Premiere 06.09.2026 › Kleines Haus 3

I shot a Pop Star

oder wie ich versuchte, das Manifest zur Vernichtung der Männer umzusetzen
nach Valerie Solanas

Handlung

Die Amerikanerin Valerie Solanas bekam früh in ihrem Leben die ganze Härte einer frauenverachtenden Gesellschaft zu spüren. In ihrer Kindheit und Jugend vom Vater missbraucht und geschwängert, gebar sie ein Kind, das von ihrer Mutter großgezogen wurde. Der Verkauf ihres zweiten Kindes, da war sie gerade 15 Jahre alt, sollte dann das Studium der talentierten jungen Frau finanzieren. Doch auch während jener Lehrjahre erlebte sie den Ausschluss gleichberechtigter Teilhabe in einem männerdominierten Milieu. In Solanas wächst eine schriftstellerische Kraft heran, ein künstlerischer Befreiungsschlag aus extremen Lebensbedingungen.

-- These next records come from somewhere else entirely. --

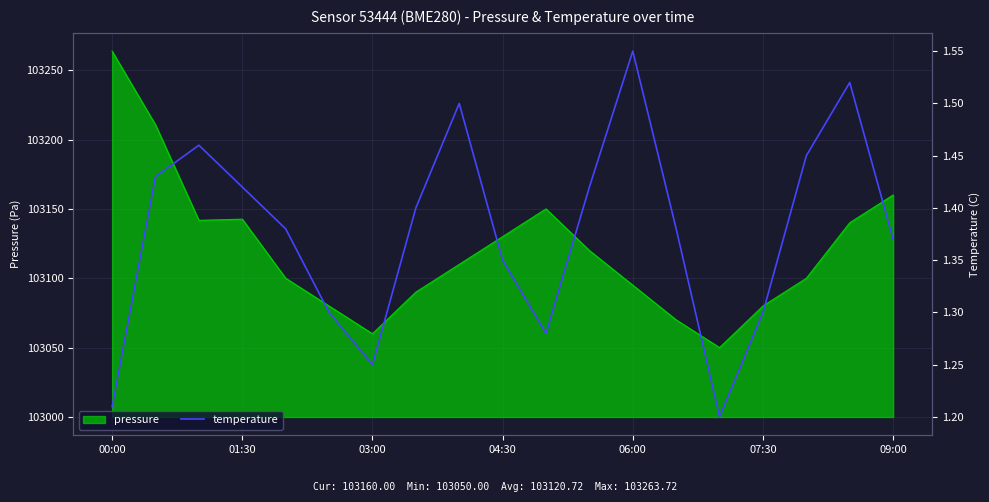

What is the highest value of the pressure series?

103263.7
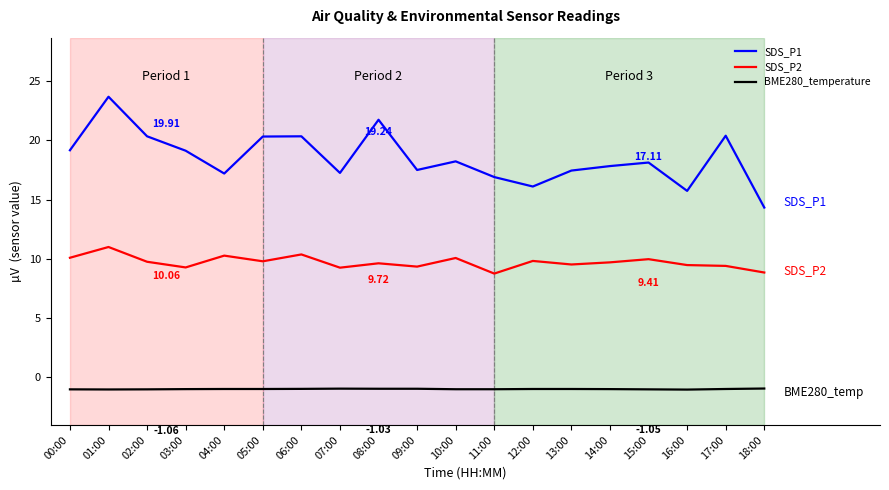

How many lines are shown in the chart?

3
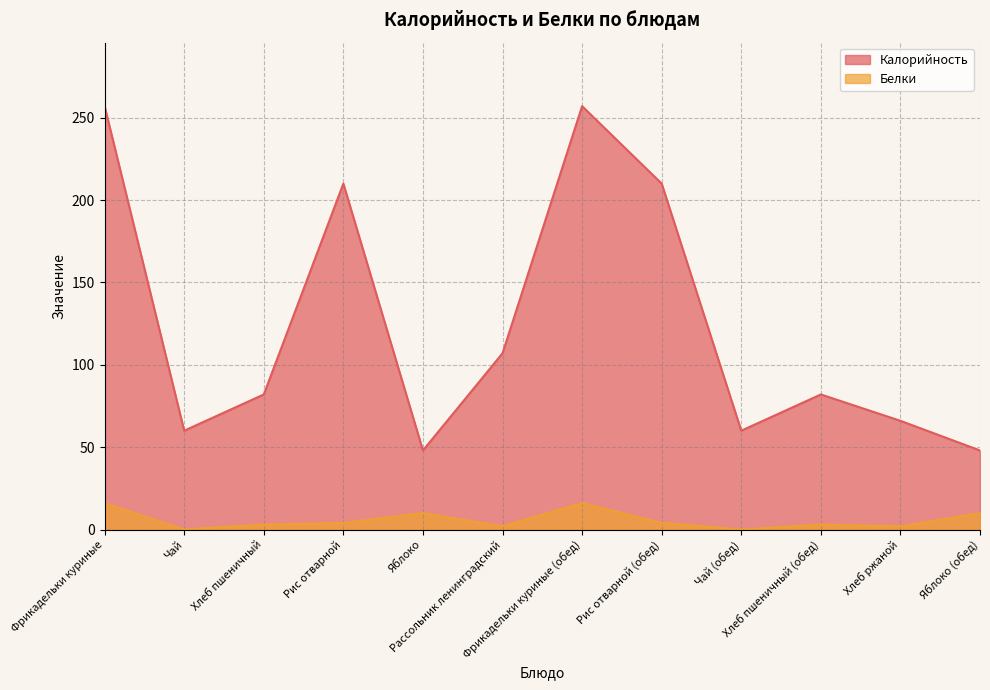

What are all the series names shown in the legend?

Калорийность, Белки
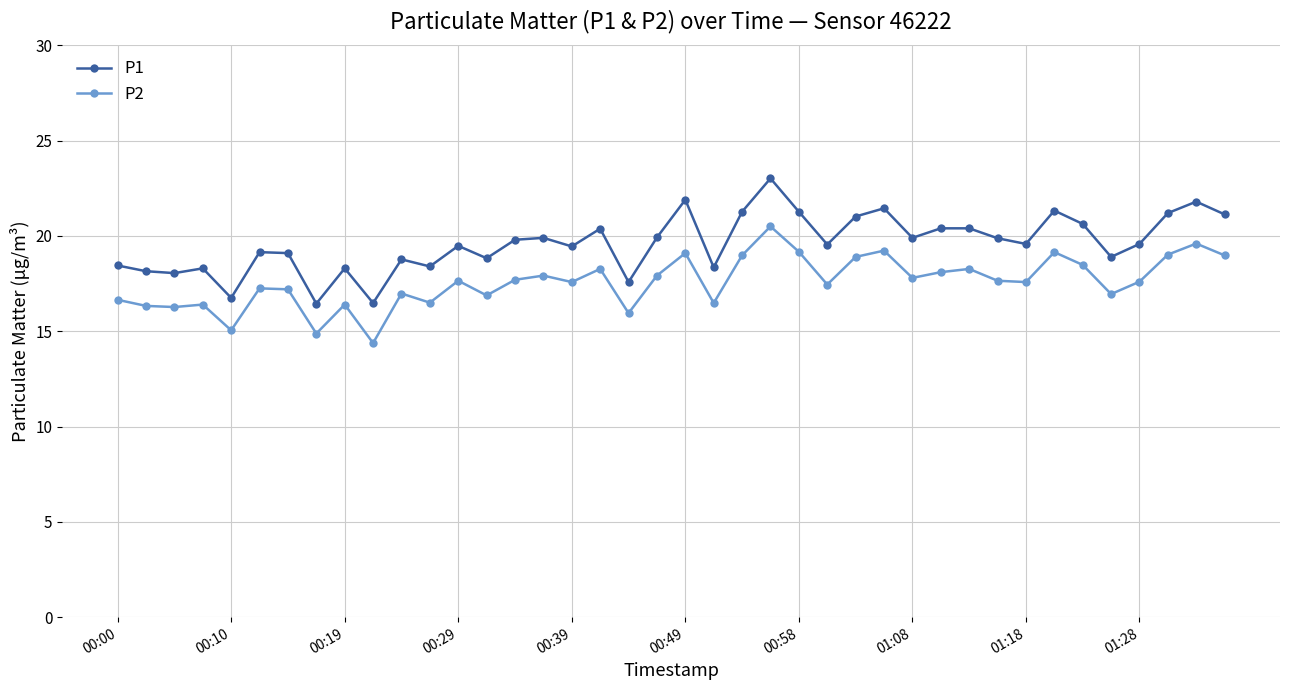

What is the average value of the P2 series?

17.6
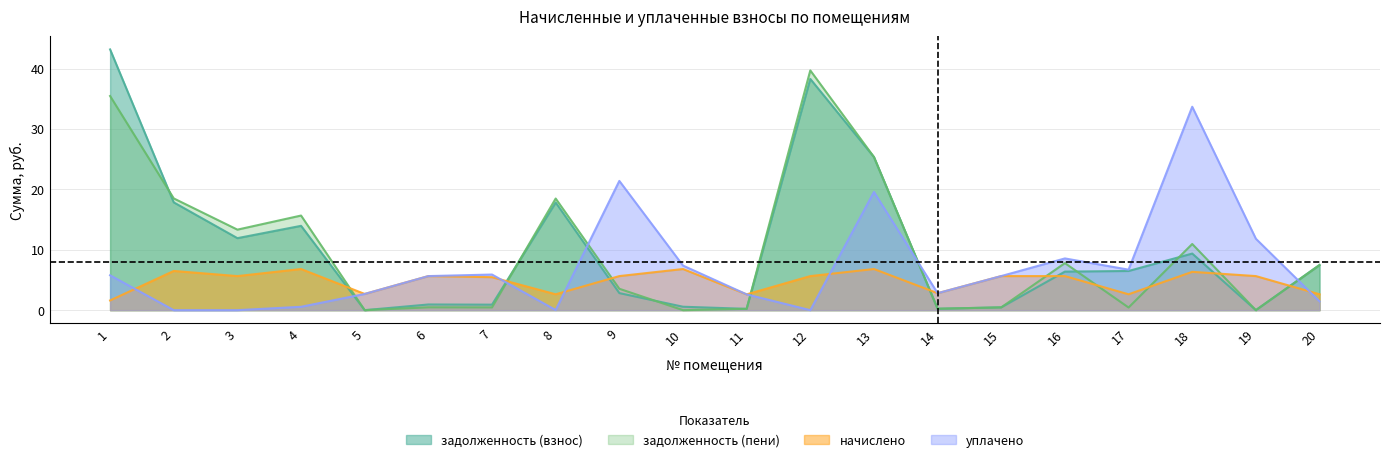

Where is the first local minimum for уплачено?

8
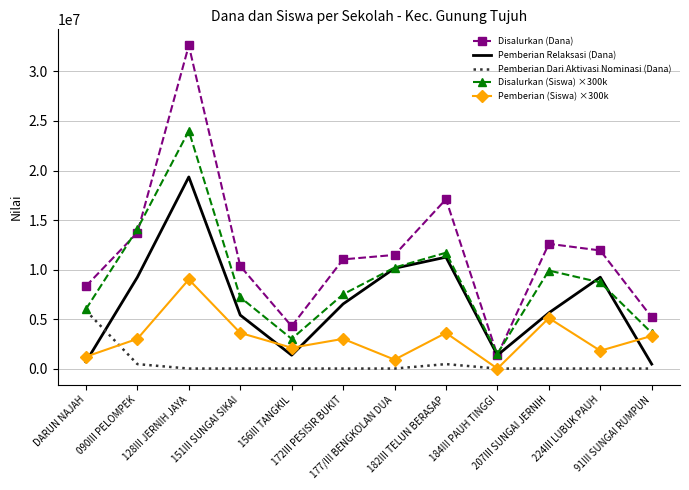

True or false: Pemberian (Siswa) ×300k and Disalurkan (Dana) intersect in this chart.

False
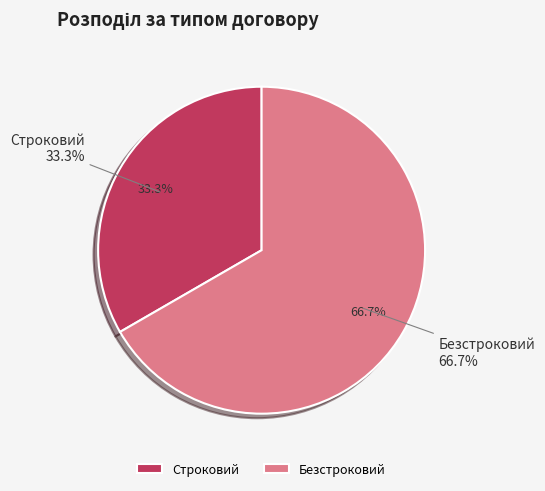

Which slice is the largest?

Безстроковий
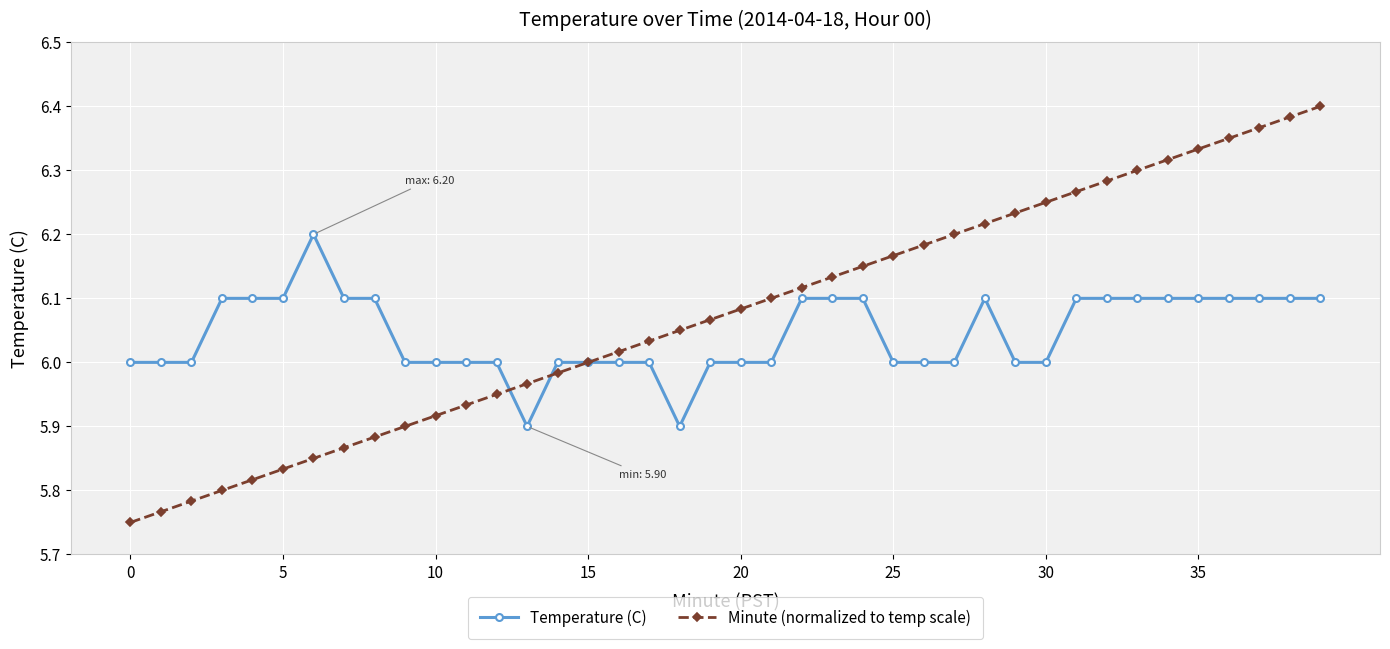

True or false: Temperature (C) has more than 0 interior local peaks.

True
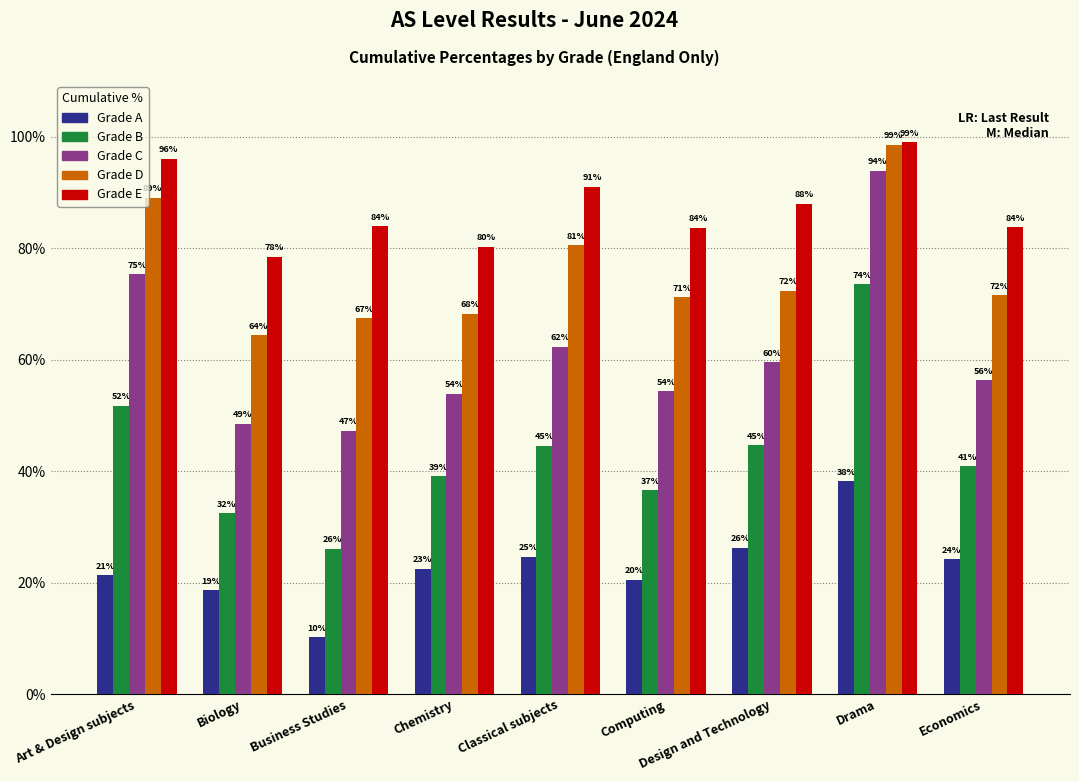

Are the bars horizontal?

No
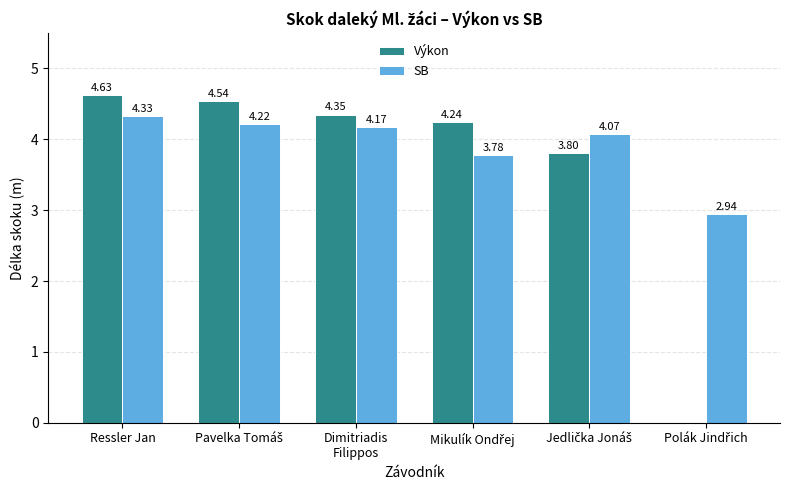

Are the bars grouped side by side (vs. stacked)?

Yes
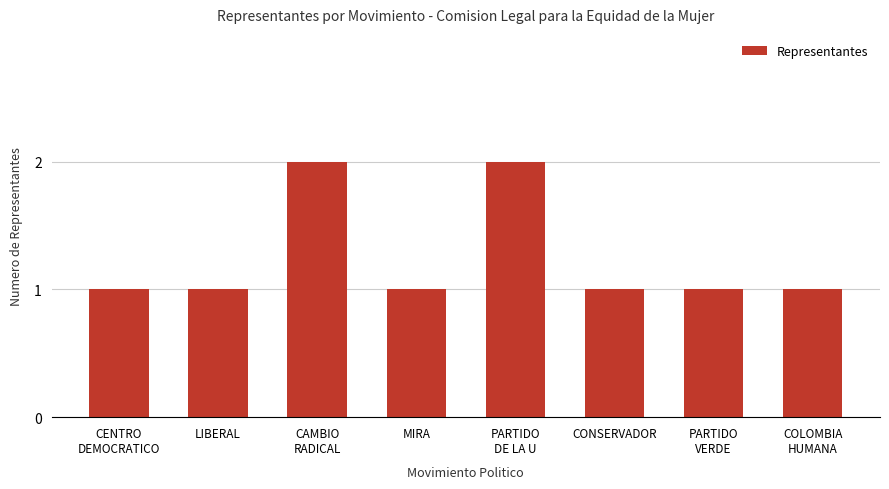

Does the chart contain any negative values?

No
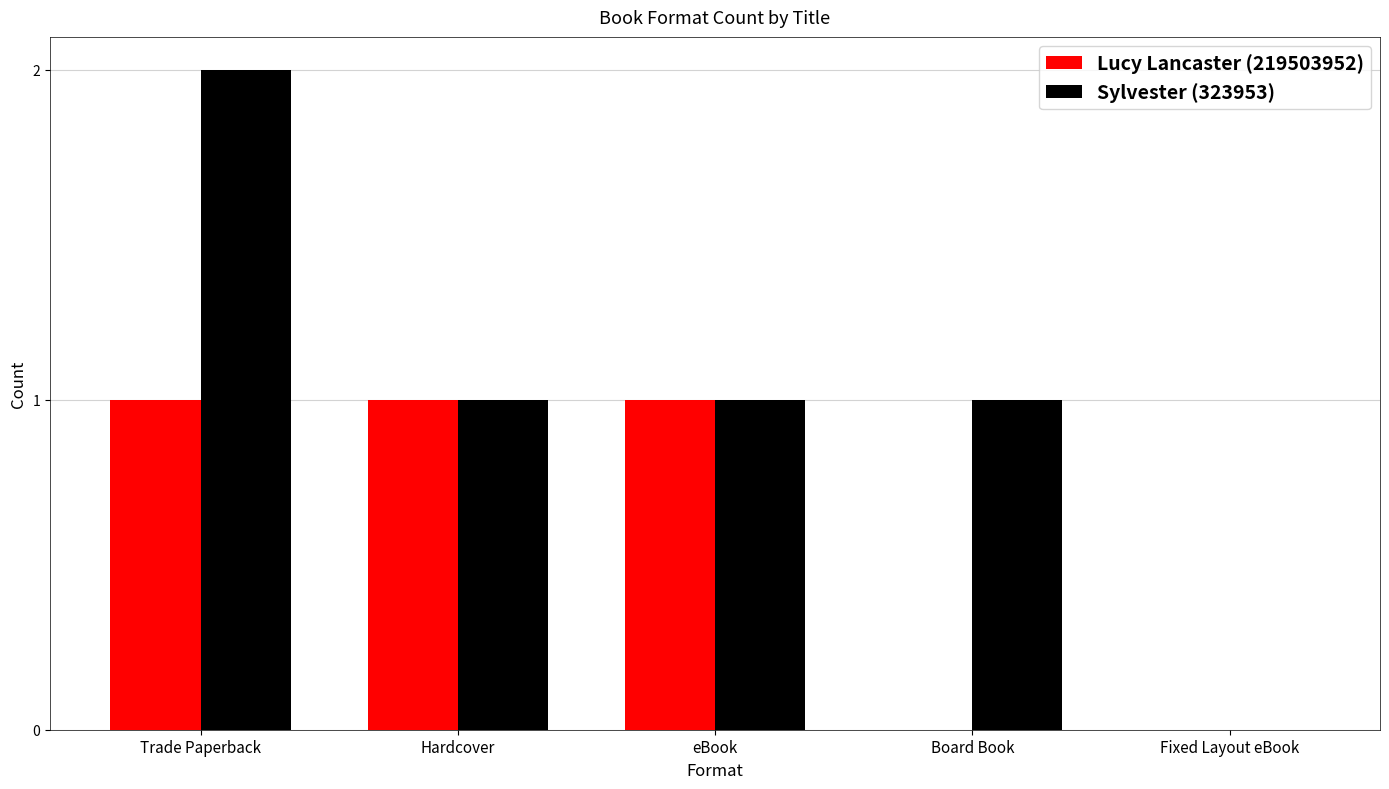

The value of Lucy Lancaster (219503952) at Trade Paperback is 1. True or false?

True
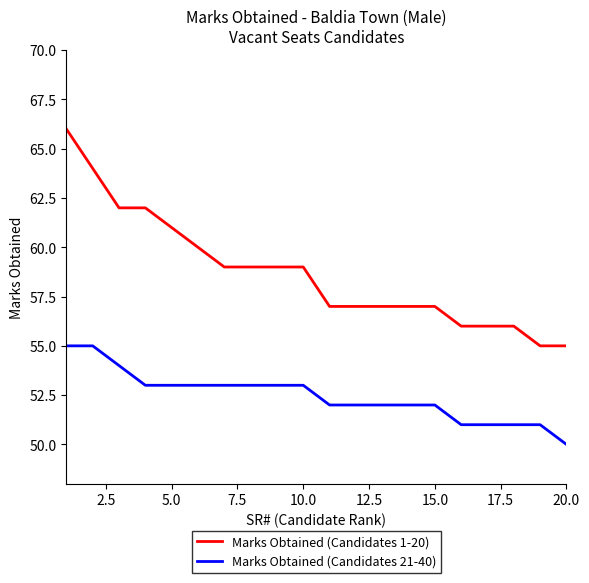

Which series has the widest spread of values?

Marks Obtained (Candidates 1-20)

Ihre Texte lassen sich nicht glätten, ihr Anspruch an die Kunst ist kompromisslos. So stellte sie der queeren Szene New Yorks Ende der 60er Jahre ihr berühmt-berüchtigtes S.C.U.M.-Manifest vor, mit dem sie Frauen aufforderte, das Geldsystem abzuschaffen, Regierungen zu stürzen und das männliche Geschlecht zu eliminieren. Und wieder biss Solanas auf patriarchalen Granit: diesmal auf den des Künstlers Andy Warhol, auf den sie kurze Zeit später schießen und die Gewalt als anthropologische Konstante fortschreiben sollte.

Regisseurin Monique Hamelmann geht der Frage nach, wieviel Wut die Kunst verträgt und wann eine unmissverständliche Politik in Härte umschlägt.

Besetzung

Dramaturgie

Einfache Sprache

Die amerikamosche Künstlerin Valerie Solanas schrieb im Jahr 1967 das sogenannte SCUM-Manifest.

„Scum“ ist ein englisches Wort. Es bedeutet „Abschaum“.

Mit diesem Wort meint Solanas aber nicht Männer.

Sie meint auf augenzwinkernde Weise Frauen:

Frauen sollen nicht mehr allen gefallen.

Sie sollen die Gesellschaft verändern.

Sie sollen Regierungen stürzen und das Geldsystem abschaffen.

Der Text ist sehr radikal.

Er fordert sogar eine Welt ohne Männer.

Deshalb ist er bis heute ein wichtiger und umstrittener Text im Feminismus.

Valerie Solanas hatte ein sehr schweres Leben.

Als Kind wurde sie von ihrem Vater missbraucht.

Sie bekam früh Kinder. Beide wurden weggegeben.

Auch im Studium wurde Valerie Solanas nicht gleich behandelt.

Männer hatten mehr Macht.

Solanas fühlte sich ausgeschlossen.

Sie war eine starke Schriftstellerin.

In ihren Texten zeigt sie viel Wut.

Diese Wut kommt aus ihren Erfahrungen.

Sie schreibt offen und ohne Kompromisse.

In den 1960er Jahren lebte sie in New York City.

Auch dort erlebte sie Ungleichheit.

Sie traf den Künstler Andy Warhol.

Später schoss sie auf ihn.

Das zeigt: In ihrem Leben spielte Gewalt leider eine große Rolle.

Heute stellt sich die Frage:

Wie viel Wut darf Kunst zeigen?

Und wann wird aus Wut Gewalt?

Die Regisseurin Monique Hamelmann beschäftigt sich mit diesen Fragen.